*** Opening of Data for review ***
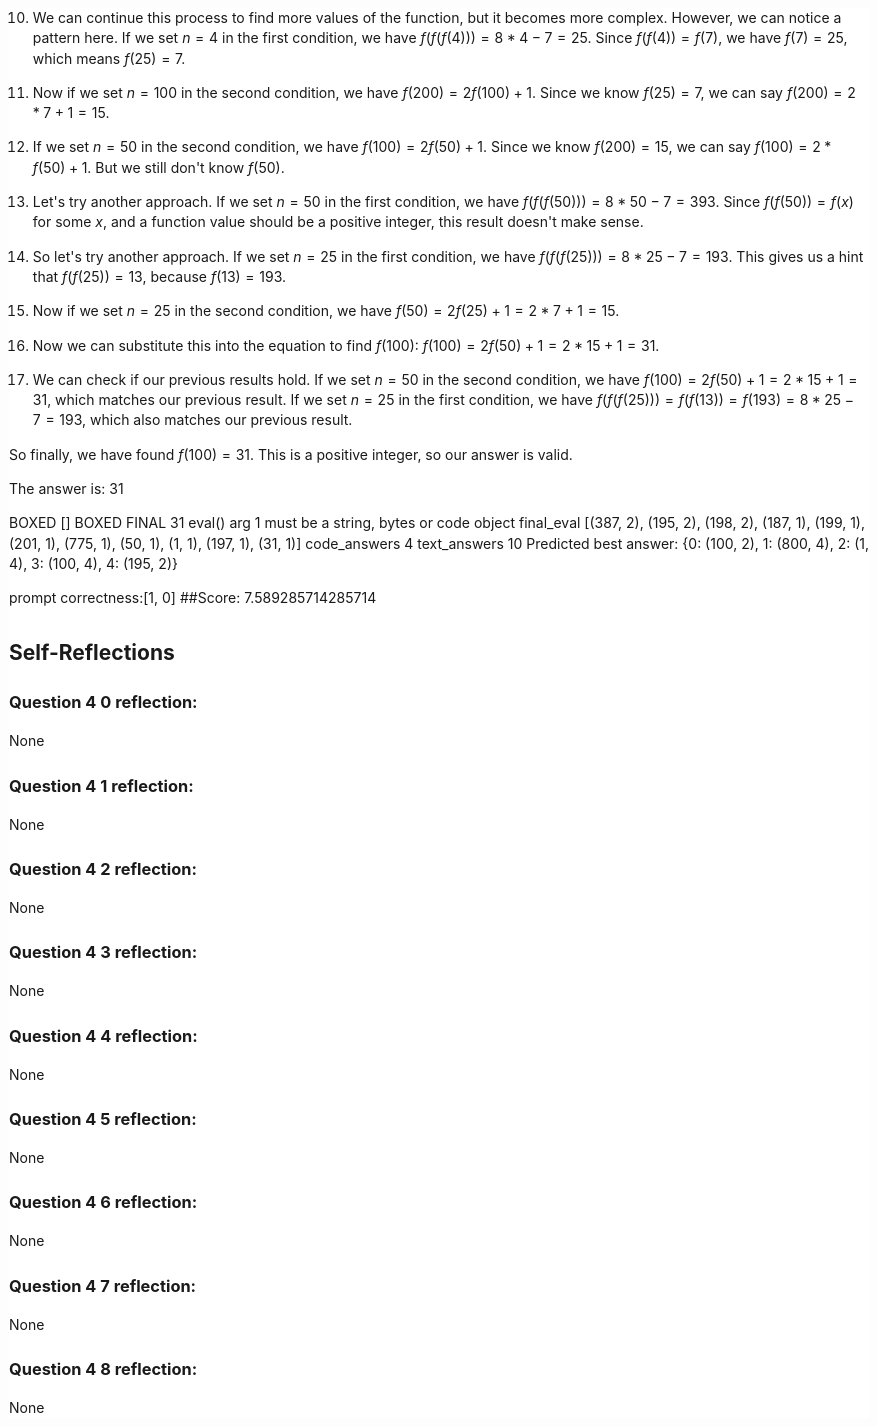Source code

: 10. We can continue this process to find more values of the function, but it becomes more complex. However, we can notice a pattern here. If we set $n=4$ in the first condition, we have $f(f(f(4))) = 8*4 - 7 = 25$. Since $f(f(4)) = f(7)$, we have $f(7) = 25$, which means $f(25) = 7$.

11. Now if we set $n=100$ in the second condition, we have $f(200) = 2f(100) + 1$. Since we know $f(25) = 7$, we can say $f(200) = 2*7 + 1 = 15$.

12. If we set $n=50$ in the second condition, we have $f(100) = 2f(50) + 1$. Since we know $f(200) = 15$, we can say $f(100) = 2*f(50) + 1$. But we still don't know $f(50)$.

13. Let's try another approach. If we set $n=50$ in the first condition, we have $f(f(f(50))) = 8*50 - 7 = 393$. Since $f(f(50)) = f(x)$ for some $x$, and a function value should be a positive integer, this result doesn't make sense.

14. So let's try another approach. If we set $n=25$ in the first condition, we have $f(f(f(25))) = 8*25 - 7 = 193$. This gives us a hint that $f(f(25)) = 13$, because $f(13) = 193$.

15. Now if we set $n=25$ in the second condition, we have $f(50) = 2f(25) + 1 = 2*7 + 1 = 15$.

16. Now we can substitute this into the equation to find $f(100)$: $f(100) = 2f(50) + 1 = 2*15 + 1 = 31$.

17. We can check if our previous results hold. If we set $n=50$ in the second condition, we have $f(100) = 2f(50) + 1 = 2*15 + 1 = 31$, which matches our previous result. If we set $n=25$ in the first condition, we have $f(f(f(25))) = f(f(13)) = f(193) = 8*25 - 7 = 193$, which also matches our previous result.

So finally, we have found $f(100) = 31$. This is a positive integer, so our answer is valid.

The answer is: $31$

BOXED []
BOXED FINAL 31
eval() arg 1 must be a string, bytes or code object final_eval
[(387, 2), (195, 2), (198, 2), (187, 1), (199, 1), (201, 1), (775, 1), (50, 1), (1, 1), (197, 1), (31, 1)]
code_answers 4 text_answers 10
Predicted best answer: {0: (100, 2), 1: (800, 4), 2: (1, 4), 3: (100, 4), 4: (195, 2)}

prompt correctness:[1, 0]
##Score: 7.589285714285714

## Self-Reflections

### Question 4 0 reflection:
None
### Question 4 1 reflection:
None
### Question 4 2 reflection:
None
### Question 4 3 reflection:
None
### Question 4 4 reflection:
None
### Question 4 5 reflection:
None
### Question 4 6 reflection:
None
### Question 4 7 reflection:
None
### Question 4 8 reflection:
None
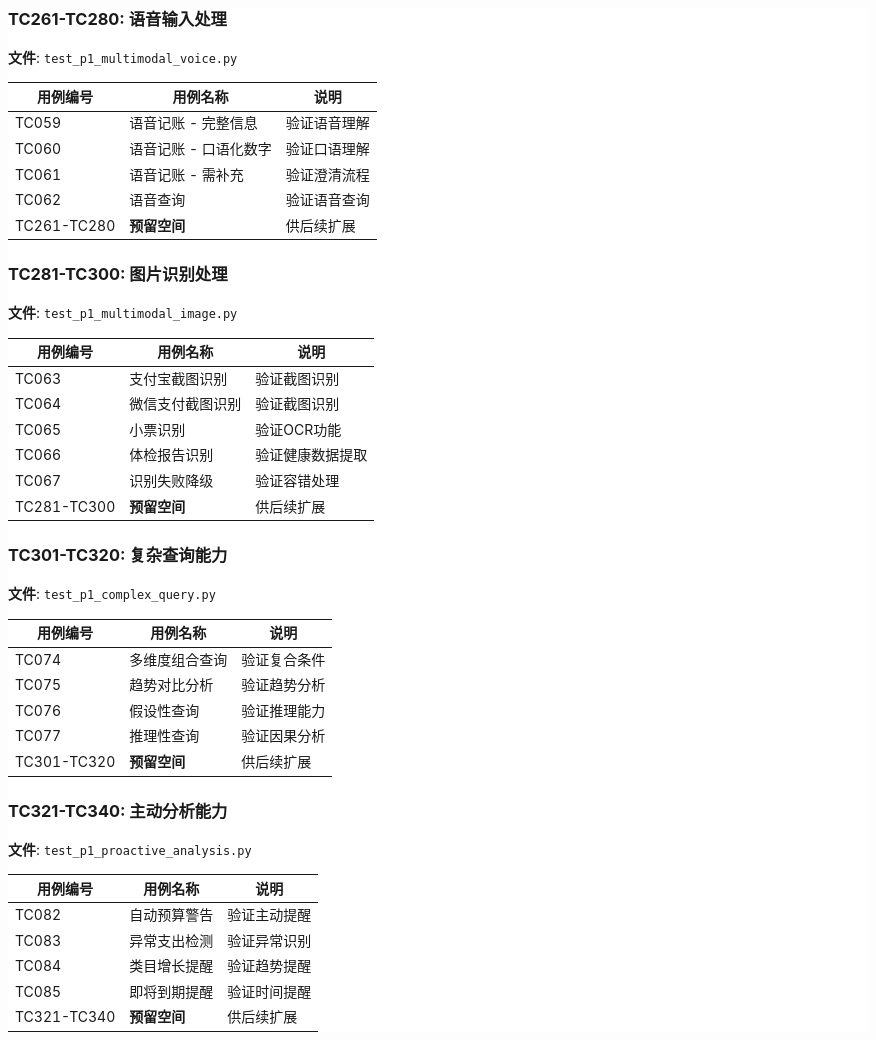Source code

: ### TC261-TC280: 语音输入处理
**文件**: `test_p1_multimodal_voice.py`

| 用例编号 | 用例名称 | 说明 |
|---------|---------|------|
| TC059 | 语音记账 - 完整信息 | 验证语音理解 |
| TC060 | 语音记账 - 口语化数字 | 验证口语理解 |
| TC061 | 语音记账 - 需补充 | 验证澄清流程 |
| TC062 | 语音查询 | 验证语音查询 |
| TC261-TC280 | **预留空间** | 供后续扩展 |

### TC281-TC300: 图片识别处理
**文件**: `test_p1_multimodal_image.py`

| 用例编号 | 用例名称 | 说明 |
|---------|---------|------|
| TC063 | 支付宝截图识别 | 验证截图识别 |
| TC064 | 微信支付截图识别 | 验证截图识别 |
| TC065 | 小票识别 | 验证OCR功能 |
| TC066 | 体检报告识别 | 验证健康数据提取 |
| TC067 | 识别失败降级 | 验证容错处理 |
| TC281-TC300 | **预留空间** | 供后续扩展 |

### TC301-TC320: 复杂查询能力
**文件**: `test_p1_complex_query.py`

| 用例编号 | 用例名称 | 说明 |
|---------|---------|------|
| TC074 | 多维度组合查询 | 验证复合条件 |
| TC075 | 趋势对比分析 | 验证趋势分析 |
| TC076 | 假设性查询 | 验证推理能力 |
| TC077 | 推理性查询 | 验证因果分析 |
| TC301-TC320 | **预留空间** | 供后续扩展 |

### TC321-TC340: 主动分析能力
**文件**: `test_p1_proactive_analysis.py`

| 用例编号 | 用例名称 | 说明 |
|---------|---------|------|
| TC082 | 自动预算警告 | 验证主动提醒 |
| TC083 | 异常支出检测 | 验证异常识别 |
| TC084 | 类目增长提醒 | 验证趋势提醒 |
| TC085 | 即将到期提醒 | 验证时间提醒 |
| TC321-TC340 | **预留空间** | 供后续扩展 |
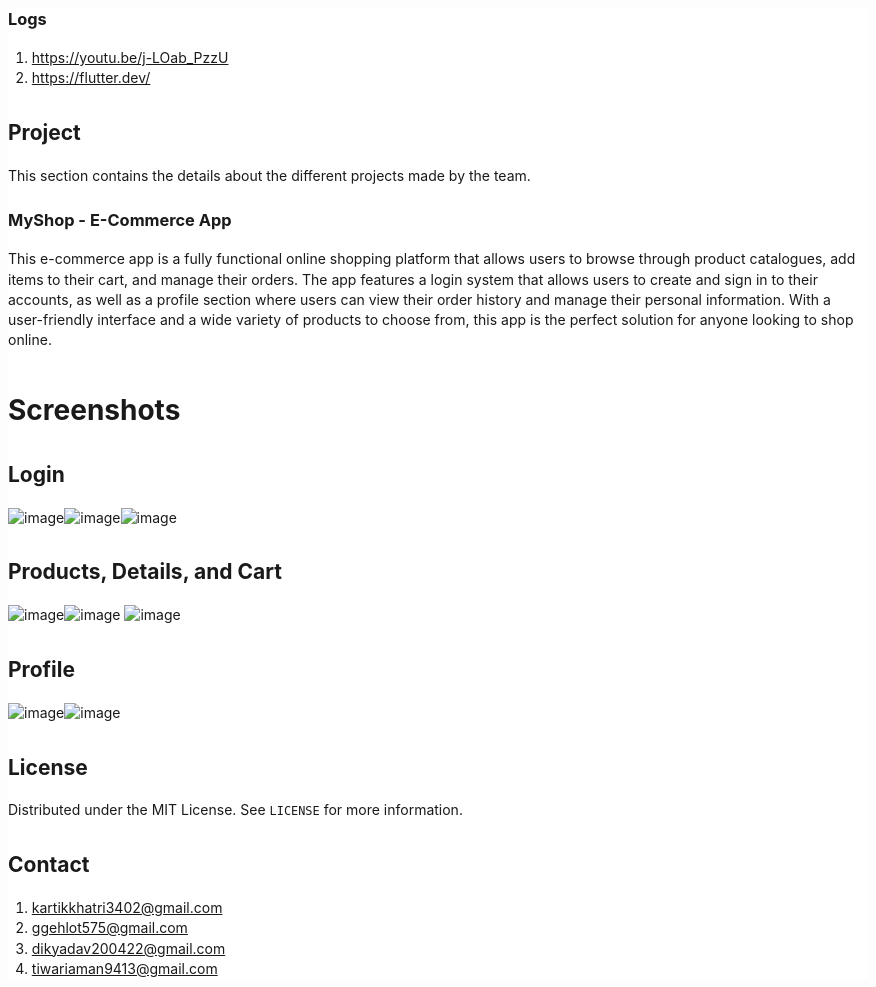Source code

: ### Logs

1. https://youtu.be/j-LOab_PzzU
2. https://flutter.dev/



## Project

This section contains the details about the different projects made by the team.

### MyShop - E-Commerce App

This e-commerce app is a fully functional online shopping platform that allows users to browse through product catalogues, add items to their cart, and manage their orders. The app features a login system that allows users to create and sign in to their accounts, as well as a profile section where users can view their order history and manage their personal information. With a user-friendly interface and a wide variety of products to choose from, this app is the perfect solution for anyone looking to shop online.
# Screenshots 

## Login
<img height="550" alt="image" src="https://user-images.githubusercontent.com/32421196/230785577-60dd0fc3-5324-4eb7-bf30-6516203417dd.png"><img height="550" alt="image" src="https://user-images.githubusercontent.com/32421196/230785687-b8677c7c-48ec-4796-b759-042fde7bcf7b.png"><img height="550" alt="image" src="https://user-images.githubusercontent.com/32421196/230785710-103f3258-d681-41a7-8dde-963faf0caf20.png">

## Products, Details, and Cart

<img height="550" alt="image" src="https://user-images.githubusercontent.com/32421196/230785773-4f361497-430c-47f7-a1b3-0529862374a6.png"><img height="550" alt="image" src="https://user-images.githubusercontent.com/32421196/230786160-9830122d-c2dc-4d8a-9daf-384fee9a23da.png">
<img height="550" alt="image" src="https://user-images.githubusercontent.com/32421196/230785919-3ed45428-478a-4897-b9a9-656001febb5c.png">


## Profile
<img height="550" alt="image" src="https://user-images.githubusercontent.com/32421196/230785921-81f3dbd7-bde2-4a7d-ae87-863a25029bcd.png"><img height="550" alt="image" src="https://user-images.githubusercontent.com/32421196/230785920-c408bea8-6564-4784-9f6c-3e5dd4601a18.png">

## License

Distributed under the MIT License. See `LICENSE` for more information.

## Contact

1. kartikkhatri3402@gmail.com
2. ggehlot575@gmail.com
3. dikyadav200422@gmail.com
4. tiwariaman9413@gmail.com



[license-shield]: https://img.shields.io/github/license/dscmbm/StudyPods-v3.0?style=for-the-badge
[license-url]: https://github.com/dscmbm/StudyPods-v3.0/blob/main/LICENSE
[discord-shield]: https://img.shields.io/discord/864499877723504640?style=for-the-badge
[discord-url]: https://discord.gg/CGmhQpSSZD
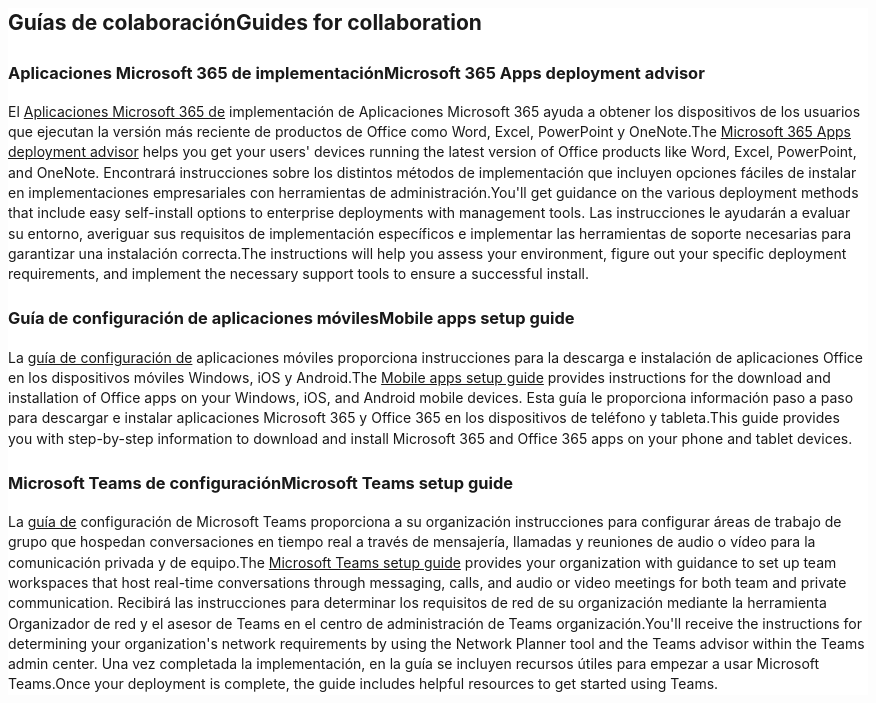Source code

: ## <a name="guides-for-collaboration"></a><span data-ttu-id="3da5c-205">Guías de colaboración</span><span class="sxs-lookup"><span data-stu-id="3da5c-205">Guides for collaboration</span></span>

### <a name="microsoft-365-apps-deployment-advisor"></a><span data-ttu-id="3da5c-206">Aplicaciones Microsoft 365 de implementación</span><span class="sxs-lookup"><span data-stu-id="3da5c-206">Microsoft 365 Apps deployment advisor</span></span>

<span data-ttu-id="3da5c-207">El [Aplicaciones Microsoft 365 de](https://aka.ms/OPPquickstartguide) implementación de Aplicaciones Microsoft 365 ayuda a obtener los dispositivos de los usuarios que ejecutan la versión más reciente de productos de Office como Word, Excel, PowerPoint y OneNote.</span><span class="sxs-lookup"><span data-stu-id="3da5c-207">The [Microsoft 365 Apps deployment advisor](https://aka.ms/OPPquickstartguide) helps you get your users' devices running the latest version of Office products like Word, Excel, PowerPoint, and OneNote.</span></span> <span data-ttu-id="3da5c-208">Encontrará instrucciones sobre los distintos métodos de implementación que incluyen opciones fáciles de instalar en implementaciones empresariales con herramientas de administración.</span><span class="sxs-lookup"><span data-stu-id="3da5c-208">You'll get guidance on the various deployment methods that include easy self-install options to enterprise deployments with management tools.</span></span> <span data-ttu-id="3da5c-209">Las instrucciones le ayudarán a evaluar su entorno, averiguar sus requisitos de implementación específicos e implementar las herramientas de soporte necesarias para garantizar una instalación correcta.</span><span class="sxs-lookup"><span data-stu-id="3da5c-209">The instructions will help you assess your environment, figure out your specific deployment requirements, and implement the necessary support tools to ensure a successful install.</span></span>

### <a name="mobile-apps-setup-guide"></a><span data-ttu-id="3da5c-210">Guía de configuración de aplicaciones móviles</span><span class="sxs-lookup"><span data-stu-id="3da5c-210">Mobile apps setup guide</span></span>

<span data-ttu-id="3da5c-211">La [guía de configuración de](https://aka.ms/officeappguidance) aplicaciones móviles proporciona instrucciones para la descarga e instalación de aplicaciones Office en los dispositivos móviles Windows, iOS y Android.</span><span class="sxs-lookup"><span data-stu-id="3da5c-211">The [Mobile apps setup guide](https://aka.ms/officeappguidance) provides instructions for the download and installation of Office apps on your Windows, iOS, and Android mobile devices.</span></span> <span data-ttu-id="3da5c-212">Esta guía le proporciona información paso a paso para descargar e instalar aplicaciones Microsoft 365 y Office 365 en los dispositivos de teléfono y tableta.</span><span class="sxs-lookup"><span data-stu-id="3da5c-212">This guide provides you with step-by-step information to download and install Microsoft 365 and Office 365 apps on your phone and tablet devices.</span></span>

### <a name="microsoft-teams-setup-guide"></a><span data-ttu-id="3da5c-213">Microsoft Teams de configuración</span><span class="sxs-lookup"><span data-stu-id="3da5c-213">Microsoft Teams setup guide</span></span>

<span data-ttu-id="3da5c-214">La [guía de](https://aka.ms/teamsguidance) configuración de Microsoft Teams proporciona a su organización instrucciones para configurar áreas de trabajo de grupo que hospedan conversaciones en tiempo real a través de mensajería, llamadas y reuniones de audio o vídeo para la comunicación privada y de equipo.</span><span class="sxs-lookup"><span data-stu-id="3da5c-214">The [Microsoft Teams setup guide](https://aka.ms/teamsguidance) provides your organization with guidance to set up team workspaces that host real-time conversations through messaging, calls, and audio or video meetings for both team and private communication.</span></span> <span data-ttu-id="3da5c-215">Recibirá las instrucciones para determinar los requisitos de red de su organización mediante la herramienta Organizador de red y el asesor de Teams en el centro de administración de Teams organización.</span><span class="sxs-lookup"><span data-stu-id="3da5c-215">You'll receive the instructions for determining your organization's network requirements by using the Network Planner tool and the Teams advisor within the Teams admin center.</span></span> <span data-ttu-id="3da5c-216">Una vez completada la implementación, en la guía se incluyen recursos útiles para empezar a usar Microsoft Teams.</span><span class="sxs-lookup"><span data-stu-id="3da5c-216">Once your deployment is complete, the guide includes helpful resources to get started using Teams.</span></span>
*** Close of Data for review ***
Work request: Write out everything from the start of the items above down to the line containing "The answer is: $31$", both ends included. Leave the pictures out.

Task result:
Source code

: 10. We can continue this process to find more values of the function, but it becomes more complex. However, we can notice a pattern here. If we set $n=4$ in the first condition, we have $f(f(f(4))) = 8*4 - 7 = 25$. Since $f(f(4)) = f(7)$, we have $f(7) = 25$, which means $f(25) = 7$.

11. Now if we set $n=100$ in the second condition, we have $f(200) = 2f(100) + 1$. Since we know $f(25) = 7$, we can say $f(200) = 2*7 + 1 = 15$.

12. If we set $n=50$ in the second condition, we have $f(100) = 2f(50) + 1$. Since we know $f(200) = 15$, we can say $f(100) = 2*f(50) + 1$. But we still don't know $f(50)$.

13. Let's try another approach. If we set $n=50$ in the first condition, we have $f(f(f(50))) = 8*50 - 7 = 393$. Since $f(f(50)) = f(x)$ for some $x$, and a function value should be a positive integer, this result doesn't make sense.

14. So let's try another approach. If we set $n=25$ in the first condition, we have $f(f(f(25))) = 8*25 - 7 = 193$. This gives us a hint that $f(f(25)) = 13$, because $f(13) = 193$.

15. Now if we set $n=25$ in the second condition, we have $f(50) = 2f(25) + 1 = 2*7 + 1 = 15$.

16. Now we can substitute this into the equation to find $f(100)$: $f(100) = 2f(50) + 1 = 2*15 + 1 = 31$.

17. We can check if our previous results hold. If we set $n=50$ in the second condition, we have $f(100) = 2f(50) + 1 = 2*15 + 1 = 31$, which matches our previous result. If we set $n=25$ in the first condition, we have $f(f(f(25))) = f(f(13)) = f(193) = 8*25 - 7 = 193$, which also matches our previous result.

So finally, we have found $f(100) = 31$. This is a positive integer, so our answer is valid.

The answer is: $31$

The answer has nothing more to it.